倉敷駅に到着したのでここから特急へ乗り換えである。スーツケースを転がしながら、刑事達は案内板の矢印に沿ってホームを移動する。
「あの……和泉さん。怒っていますか?」
「別に葵ちゃんのことは怒っていない。腹が立つのは周君のあの、ロクでもない兄貴にだよ。あんな家名第一、信用第一の見本みたいな人間が……」
「……これは自分の立てた仮説ですが」
駿河が遠慮がちに話し出す。
「仮説?」
「彼はどこか、他人を振り回して喜んでいるというか……そんな稚拙さを感じるのです。些細な一言で誤解やすれ違いを生じさせ、仲違いさせたがっているかのような」
「……そんなことして何が楽しいの?」
「わかりません。それに、僕がそう感じただけであって、本当かどうかは」
米子・出雲方面と書かれたホームに到着する。
「僕が周君の兄なら、絶対に近付けたくないね、あんな男にだけは」
和泉は吐き出すように言った。
「……もしかして、そこが狙いなのかもしれません」
「え?」
「和泉さんに……周を近付けたくないと。もし我々が彼の言ったことを鵜呑みにして、あの子を疑うようになれば、当然ながら互いの間に溝が生じます。別に僕の個人的な事情がどうこうと言うよりも、あの人は……我々警察に対して、強い不信感を覚えているのでは?」
「そこはお互い様だよ。あの男こそ、何か絶対に後ろ暗いことしてるに違いないんだから」
ふと、2人の前を若い男性の2人組が通りかかった。

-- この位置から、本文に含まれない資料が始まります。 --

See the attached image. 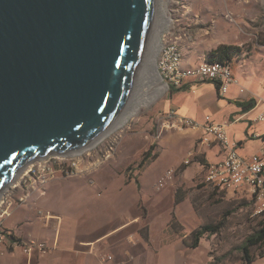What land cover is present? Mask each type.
<instances>
[{"label":"crops","instance_id":"1","mask_svg":"<svg viewBox=\"0 0 264 264\" xmlns=\"http://www.w3.org/2000/svg\"><path fill=\"white\" fill-rule=\"evenodd\" d=\"M207 13L213 18L210 27L217 45H239L244 41L242 35H249L251 28L264 26V0H224L223 5H208ZM182 65L194 63L186 64L182 55ZM232 74L239 82L231 84L224 95L219 94L214 81L185 78L180 86L164 92L160 107L163 116L174 110L199 122H205L209 115L211 120L223 123L236 152L247 159L264 152V120L254 121L264 109V78L239 68ZM248 101L253 104L245 109L242 104ZM203 135L204 131L191 128L165 131L158 138L159 151L151 162L162 155L169 156L170 162L152 182L143 179L149 165L139 172H129L126 183L125 176L113 169L90 168L89 176L56 175L31 190L24 202L12 206L3 226L17 238L44 241L50 249L46 254L35 252L30 256L19 249L10 250L0 254V264H110L102 260L105 254L123 264H206L202 242L188 247L183 240L186 235L168 230L169 218L158 224V218L152 215V209L162 204L163 195L153 193L164 187L156 189L154 184L165 170L181 168L177 179L166 182L168 193H172L174 185L190 187L202 173L205 181L206 166L223 158L221 145L216 141L202 143ZM188 153L195 165L183 164ZM113 177L117 182L112 186L105 179ZM227 192L250 197L244 189ZM153 196L157 198L154 207ZM106 207L111 210L108 217L102 215ZM46 216H50L47 223ZM139 222L145 225L142 232L137 228ZM251 264H264V257Z\"/></svg>","mask_w":264,"mask_h":264},{"label":"water","instance_id":"2","mask_svg":"<svg viewBox=\"0 0 264 264\" xmlns=\"http://www.w3.org/2000/svg\"><path fill=\"white\" fill-rule=\"evenodd\" d=\"M155 0H0V193L102 137L131 94Z\"/></svg>","mask_w":264,"mask_h":264},{"label":"rangeland","instance_id":"3","mask_svg":"<svg viewBox=\"0 0 264 264\" xmlns=\"http://www.w3.org/2000/svg\"><path fill=\"white\" fill-rule=\"evenodd\" d=\"M216 1L218 3L215 0H155L154 25L145 55L129 100L118 117L117 124L114 122L101 138L77 152H70L66 155L50 154L45 158L30 162L40 161L47 165L52 163L55 174L64 176L69 158L74 153H80L76 156L82 163L91 167L94 162L91 167L94 169L103 168L107 171L113 169L125 176V183L128 181L129 172H139L144 166L149 165L143 174V179H150L152 182L158 171L170 162V157L164 155L153 163L151 162L153 155L159 151L158 138L165 131L174 129L162 127L163 111L160 101L166 93L160 90L159 81L152 77L150 64L151 62L156 64L163 36L177 42L186 64L204 61L207 52L218 46L213 41L214 34L211 33L210 24L213 18H208L207 13L208 5H223L224 0ZM163 13L168 19L166 24L160 21ZM251 33L242 35L244 41L236 45L240 51L232 58L230 65L234 72L235 68H239L243 73H256L257 76L264 78V26L251 28ZM235 79L239 82L237 78ZM136 105L138 108L130 115ZM149 148L151 155L141 167L139 164L144 152ZM192 165L195 164L190 161L189 166ZM172 168L175 169L174 181L181 168ZM87 172L73 176H89L90 173L87 174ZM16 177L5 188L6 190L4 189L14 199L25 191V186H21L20 176ZM115 179L116 177L105 180H110L113 186L117 182ZM14 184L16 186L12 187ZM168 187L167 183L159 190L154 188L156 190L154 195L158 192L163 194L162 204L152 209L153 219L158 218L156 223L160 224L161 221L164 223V220L169 218L168 230L186 235L183 240L188 247H193L192 232L194 230L203 224L220 223L221 227L218 232L206 233L199 239L204 246L206 264H245L238 247L248 235L258 228V221L263 217L261 213H254L256 209L254 200L248 196H235L210 186L204 181L203 173L196 177L190 187L184 184L174 185L172 193L170 191L171 195L167 191ZM115 192L118 193L116 189ZM155 196L152 199V207L157 203ZM185 198L186 201H183ZM177 199L180 200L177 201ZM15 203H18V199ZM110 213L111 210L106 207L102 215L108 217ZM174 213L181 221L175 217ZM137 228H140L142 232L145 230V225L139 222ZM203 248L201 247L200 250ZM263 252L264 244L251 249V254L255 259Z\"/></svg>","mask_w":264,"mask_h":264},{"label":"built area","instance_id":"4","mask_svg":"<svg viewBox=\"0 0 264 264\" xmlns=\"http://www.w3.org/2000/svg\"><path fill=\"white\" fill-rule=\"evenodd\" d=\"M156 71L159 76V87L166 92L170 88L180 86L185 78L191 77L199 80H211L217 83L220 95H224L228 87L237 80L232 74L229 63L201 61L194 65H182V53L176 41L163 36L156 59ZM162 127L165 129L191 128L204 131L201 142L209 144L211 141L218 142L224 152V156L217 162L209 163L206 166L205 181L210 186L219 190L236 192L245 190L254 200L256 209L254 213L264 212V152L254 154L249 158L241 157L235 149V143L230 142L226 127L221 122L211 120L209 115L205 116V122H199L190 117L181 116L174 110H169L163 116ZM264 120V109L257 115L254 121ZM77 152V151H75ZM74 153L67 162L64 176H73L88 171L91 167L82 163ZM192 154L188 153L183 164H189ZM175 169L169 168L157 179L154 186L161 188L172 179ZM20 176L21 186L24 192L14 199L7 191V185L0 193V254L10 250L19 249L23 254L30 256L35 252L46 254L49 246L44 241L34 238L20 239L3 226L4 219L10 215L14 202H24L31 190L39 188L46 182L56 177L52 163L45 164L40 161L30 162L16 175ZM16 177V178H17ZM25 183V184H24ZM14 184L12 187H15ZM50 216H46L45 223ZM59 222V217H56ZM47 225V224H46ZM103 261L110 264H123L115 262L111 254H105ZM153 264V263H152Z\"/></svg>","mask_w":264,"mask_h":264},{"label":"trees","instance_id":"5","mask_svg":"<svg viewBox=\"0 0 264 264\" xmlns=\"http://www.w3.org/2000/svg\"><path fill=\"white\" fill-rule=\"evenodd\" d=\"M240 48L236 45L231 44H220L213 49H210L205 57L204 61L207 62H221L230 63L232 58L237 55ZM253 101H248L246 104L242 105L246 108L251 107ZM150 148L144 152V156L140 162V166H144L145 161L150 157ZM157 154L153 155V159ZM180 199H177V201ZM263 217L258 221V228L250 235H248L245 240L238 247L242 253V260L245 264H251L255 260L254 256L251 254V249L253 247H259L264 244V212L261 213ZM221 224H203L198 229L192 232V246L196 247L198 245L199 239L206 233H216L220 229ZM260 257H264V252L260 254Z\"/></svg>","mask_w":264,"mask_h":264},{"label":"bare ground","instance_id":"6","mask_svg":"<svg viewBox=\"0 0 264 264\" xmlns=\"http://www.w3.org/2000/svg\"><path fill=\"white\" fill-rule=\"evenodd\" d=\"M160 21L163 23V24H166L168 22V19L166 17V15L163 13V15L160 17ZM154 25V24H153ZM155 62H151L150 64V70L152 71V77L156 80V81H159V76L157 74V71H156V65H154ZM160 90H163V87L161 86L160 87ZM138 108V105H136L133 110L131 111L130 115H132L133 113H135L136 109ZM117 121V120H116ZM115 121V122H116ZM117 124V122L115 123ZM78 151V150H77Z\"/></svg>","mask_w":264,"mask_h":264}]
</instances>
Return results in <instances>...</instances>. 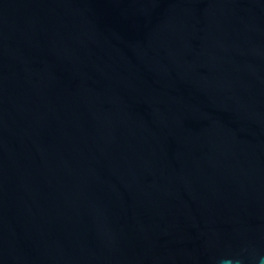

楽しそうに笑い合いながら。
服装や持ち物からして旅行者だろう。今日は祝日だったか。
「あいつ絶対友達いないよね、藤江賢司って。周君はいろんな人から好かれてて、友達も多いから嫉妬してるんだよ、きっと」
「……和泉さんには……」
「え、なに?」
「友達、いるんですか?」
「……」
「……申し訳ありません。余計なことを言いました……」
※※※※※※※※※
今日は昨日の雨が嘘のように、朝から太陽が照り輝いていた。
広島港沿いに最近、大型ショッピングセンターができた。小さな子供が遊べる施設や、ちょっとした水族館があり、一日中楽しめるらしい。前から連れて行けと妹にせがまれていたので、智哉は友永に、そこへ行きたいと連絡しておいた。
そして午後、約束の時間と場所に妹を連れて向かった。
会うのはこれで3回目だ。
智哉は初め、それが友永だとわからなかった。
手入れしていないのが明らかなボサボサの髪は整えられ、髭もきちんと剃ってある。
待ち合わせ場所に到着した時、思わず人違いかと思ってしまったぐらいだ。
「……なんだ?」
「いえ、別人かと思って」
「よく言われる。それより……その子が妹か?」
智哉は後ろに身を隠している妹の背中を押して、前に出した。
「そうです。絵里香、昨日話した友永さんだよ。ご挨拶は?」
しかし妹は怖がって、智哉の膝にしがみついてくる。
「ははは、まぁいいや。名前は分かった。よろしくな?」
行くぞ、と友永は歩き出す。
絵里香はしっかりと兄の手をつかんで、少なからず距離を取るように、わざとゆっくり足を進める。
かなり警戒しているようだ。
確かに見た目は少し、怖いかもしれない。何て言ってもあの鋭い目つきが。
ふと、前方から線香の匂いがした。
それに。友永のスラックスは喪服の一部のように見えた。
詳しいことを聞いてみたかったが、聞いてはいけない気がした。
「最初にどこ行く?」
「確か、3階の端っこに子供向けプレイランドって言うのがあって……」
パステルカラーに彩られ、小型ジャングルジムや滑り台の置かれたそのスペースは、親子連れでいっぱいだった。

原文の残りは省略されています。